Und ja, die Voraussetzungen der einzelnen Alternativen in Art. 49 DSGVO sind zum Teil sicher streng. Jedoch dürfen diese Voraussetzungen andererseits auch nicht über ihren Wortlaut überdehnt werden. In diese Richtung tendiert jedoch wohl im Ansatz der Europäische Datenschutzausschuss (EDSA). In seinen Leitlinien 2/2018 weisen die Aufsichtsbehörden zunächst zurecht darauf hin, dass ErwGr. 111 hinsichtlich des Merkmals von „gelegentlichen“ Datenübermittlungen klar zwischen einzelnen Ausnahmetatbeständen des Art. 49 DSGVO differenziert. Die Einwilligung nach Art. 49 Abs. 1 lit. a DSGVO ist gerade nicht auf „gelegentliche“ Übermittlungen begrenzt.

Jedoch, so der EDSA, sollte dieser Ausnahmetatbestand so ausgelegt werden, „dass nicht gegen das Wesen einer Ausnahmeregelung verstoßen wird, nämlich dass es sich dabei um eine Ausnahme von der Regel handelt“. Im Grunde möchte der EDSA hier also die nicht durch die DSGVO auf „gelegentliche“ Übermittlungen beschränkte Ausnahme doch einschränken.

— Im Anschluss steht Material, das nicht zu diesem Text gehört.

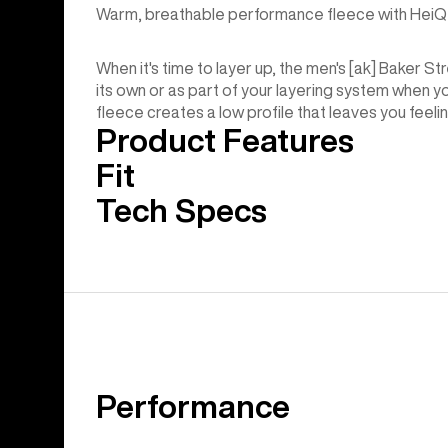
Warm, breathable performance fleece with HeiQ 
When it's time to layer up, the men's [ak] Baker 
its own or as part of your layering system when you
fleece creates a low profile that leaves you feelin
Product Features
Fit
Tech Specs
Performance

Ein solches Verständnis von Art. 49 Abs. 1 lit. a DSGVO sollte sich meines Erachtens jedoch nicht verfestigen. Sind die (ohnehin schon) strengen Anforderungen an die Einwilligung durch Betroffene erfüllt, bedarf es keiner weiteren Beschränkung dieser Übermittlungsmöglichkeit vor dem Hintergrund ihres Ausnahmecharakters.

Ein Vakuum werden Sie auch in diesem Heft nicht erleben. Erneut haben wir die Freude, Ihnen spannende und praxisrelevante Beiträge zu aktuell relevanten Themen aus dem Datenschutzrecht präsentieren zu dürfen.

Ich wünsche Ihnen eine anregende Lektüre.